Custom metric showing wrong value during training

marcossantana · February 7, 2021, 4:32am

Hi, guys

I’m trying to implement a custom metric similar to this one. Basically, I want to compute the mean Matthew correlation coef. across multiple columns of the predictions. In total, I have 44 columns. The thing is, I want to ignore some values in these columns. For example, in the tensor below, I want to ignore any index where the value is -1.0

targs = tensor([-1,-1,-1,-1,1,0,0,0,1,-1])
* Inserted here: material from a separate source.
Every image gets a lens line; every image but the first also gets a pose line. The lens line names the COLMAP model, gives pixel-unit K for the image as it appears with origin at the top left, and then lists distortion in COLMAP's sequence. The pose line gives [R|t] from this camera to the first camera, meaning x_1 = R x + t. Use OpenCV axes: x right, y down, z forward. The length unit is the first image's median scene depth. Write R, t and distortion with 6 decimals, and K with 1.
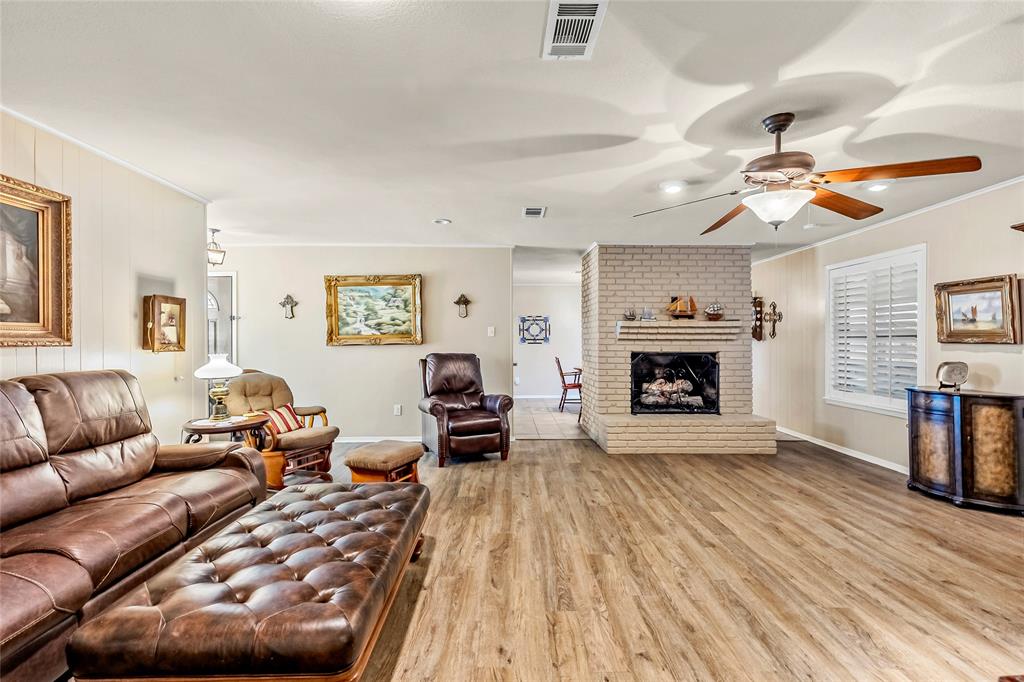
lens RADIAL K [[465.2, 0, 506.9], [0, 465.2, 338.4], [0, 0, 1]] dist [0.001642, -0.001237]
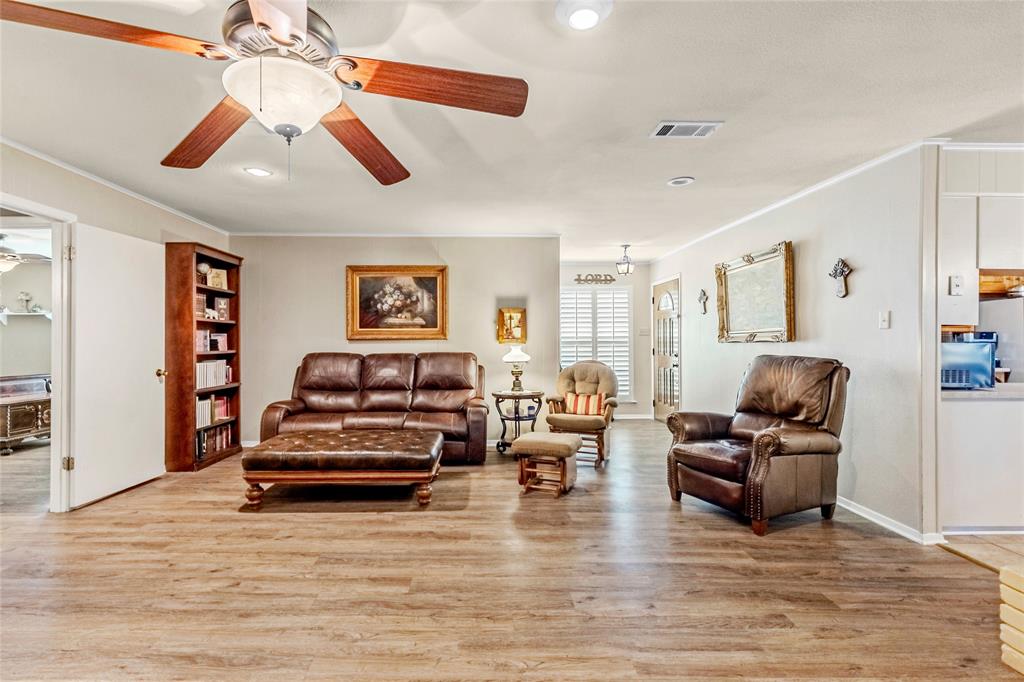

So far, this is what I wrote:

def MaskedMatthewCorref2(preds, targ, thresh:float=0.5, sigmoid=True):
    "Computes the MCC between `preds` and `targets`"
    base = MatthewsCorrCoef()
    mask = targ >= 0. # Ignore missing bioactivities
    mccs = []
 
    preds = preds.sigmoid()
    for i in range(targ.size(1)):
        mask = targ[:, i]>=0.0
    
        preds = (preds >= thresh).float()
        
        masked_targ = targ[:, i][mask]

        masked_preds = preds[:, i][mask]
        
        if masked_targ.size(0)!=0:

            mccs.append(base(masked_preds, masked_targ))


    return np.nanmean(mccs)

The problem is that the MCC during training does not match the value calculated during testing. I think the AccumMetric class can help me here, but I’m finding it difficult to implement my metric correctly.